My beloved mate is in his element, as he dances and sings. And when he glances over at me standing in front of the assembly, I can see his face fill with pride.

He smiles at me, gifting me with all the love in his heart, and I smile back. “Ditto,” I say, although I’m certain he can’t hear me. “Ditto to all the love you’ve given me since the first moment you reached your hand out to me in that horrible cell.”

I flinched from him then, fearing him so much I decided I’d rather die than allow him to touch me. I did him wrong in that moment, and I’ve done him wrong a thousand times since then, even though I love him with all my heart.

I renew my vow to make this up to him. I’m going to fix myself so I can be a better person for him.

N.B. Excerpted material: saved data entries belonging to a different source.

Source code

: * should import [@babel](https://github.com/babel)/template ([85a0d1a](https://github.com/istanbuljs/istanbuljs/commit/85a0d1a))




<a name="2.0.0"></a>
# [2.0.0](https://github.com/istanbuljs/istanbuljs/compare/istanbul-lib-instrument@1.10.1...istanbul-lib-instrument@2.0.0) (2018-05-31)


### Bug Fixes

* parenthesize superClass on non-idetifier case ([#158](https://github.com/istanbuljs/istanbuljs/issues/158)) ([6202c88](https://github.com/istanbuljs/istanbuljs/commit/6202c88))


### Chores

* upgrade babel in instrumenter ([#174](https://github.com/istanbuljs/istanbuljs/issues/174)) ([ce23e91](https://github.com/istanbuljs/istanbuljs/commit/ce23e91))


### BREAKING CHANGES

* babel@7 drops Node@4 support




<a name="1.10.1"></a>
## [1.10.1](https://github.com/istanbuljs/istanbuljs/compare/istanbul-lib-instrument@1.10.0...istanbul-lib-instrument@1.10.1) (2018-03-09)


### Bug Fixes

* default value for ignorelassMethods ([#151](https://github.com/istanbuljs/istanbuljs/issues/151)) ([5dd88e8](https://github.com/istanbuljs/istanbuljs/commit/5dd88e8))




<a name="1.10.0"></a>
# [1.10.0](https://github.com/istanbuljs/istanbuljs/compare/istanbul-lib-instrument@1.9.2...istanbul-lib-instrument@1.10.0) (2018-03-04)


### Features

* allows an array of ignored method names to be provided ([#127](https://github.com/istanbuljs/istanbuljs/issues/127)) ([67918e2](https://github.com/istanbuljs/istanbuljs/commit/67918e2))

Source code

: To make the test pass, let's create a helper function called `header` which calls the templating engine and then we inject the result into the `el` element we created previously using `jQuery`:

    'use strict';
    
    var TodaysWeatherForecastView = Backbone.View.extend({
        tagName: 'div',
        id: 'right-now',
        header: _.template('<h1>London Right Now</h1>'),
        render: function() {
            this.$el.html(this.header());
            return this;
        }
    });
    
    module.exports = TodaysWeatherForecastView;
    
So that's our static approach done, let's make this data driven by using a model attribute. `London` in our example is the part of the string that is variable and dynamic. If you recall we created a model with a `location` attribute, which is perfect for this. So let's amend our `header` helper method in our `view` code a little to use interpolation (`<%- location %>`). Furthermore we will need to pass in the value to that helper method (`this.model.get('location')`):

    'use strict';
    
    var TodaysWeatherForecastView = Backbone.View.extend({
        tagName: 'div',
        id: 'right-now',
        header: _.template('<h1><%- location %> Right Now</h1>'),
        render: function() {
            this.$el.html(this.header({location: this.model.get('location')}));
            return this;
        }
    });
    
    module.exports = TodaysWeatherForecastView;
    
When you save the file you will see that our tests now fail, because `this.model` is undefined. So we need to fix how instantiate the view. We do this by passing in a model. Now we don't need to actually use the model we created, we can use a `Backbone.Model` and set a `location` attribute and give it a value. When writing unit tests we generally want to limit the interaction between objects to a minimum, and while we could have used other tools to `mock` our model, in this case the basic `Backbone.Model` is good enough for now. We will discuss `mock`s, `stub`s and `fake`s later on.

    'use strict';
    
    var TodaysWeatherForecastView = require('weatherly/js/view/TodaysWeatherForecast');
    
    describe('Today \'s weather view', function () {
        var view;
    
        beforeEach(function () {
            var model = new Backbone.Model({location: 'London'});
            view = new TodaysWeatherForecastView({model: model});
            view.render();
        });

As this melody comes to a close, Dhoom steps forward once more. “Now we invite all you females to join us. As you can see, those of you who are unmated don’t need a partner. We’ve all been slaves. This biryang is to celebrate freedom. Naomi? If you would join me?”

He reaches out his hand to her and her normally pinched, composed face shows utter shock. The gossip from Fairea that floated to my ears aboard the Fool’s Errand intimated these two fought nonstop. Perhaps this is his attempt to offer an olive branch of forgiveness. Naomi rises from her seat. She doesn’t take his hand, but gives him a small smile as she joins him in the circle the males have been trampling all evening.

I toss my spoons to the ground and am about to join Steele when So’Lan gently catches my arm, pulls me close, and whispers through what I assume are damaged vocal chords, “You played those so beautifully. I’ve never heard anything like it in all the ludi I’ve lived in. You can make music with me anytime.”

“Th-thank you.”

I feel honored he would reach out to me like this. Although we’ve never exchanged a word, I’ve always felt an affinity for him. Perhaps he had it the hardest of any of us.

I hurry to Steele and make no complaint when he pulls me close and kisses me right on the mouth in front of everyone. That barrier was crossed today in the arena. I never have to feel embarrassed about kissing my mate again, no matter where we are.

This is the most exuberant song of the evening. We all dance around the fire, sometimes jumping, sometimes crouching low. The song tells the tale of freedom that their fallen comrades could only taste in death. The refrain is so poignant as we sing, “Free, free, free, we will never be in chains again. Free, free, free we will bow to no master.”

If anyone had asked me 48 hours ago if I could kiss my mate in public, or play my spoons, or jump and dance with abandon, I would have not only told them no, but I would have said they were crazy.

But here I am, singing and dancing and whooping and jumping and for good measure, when the final note has faded in the air, I throw myself into my mate’s arms and kiss his lips with all the love exploding in my heart.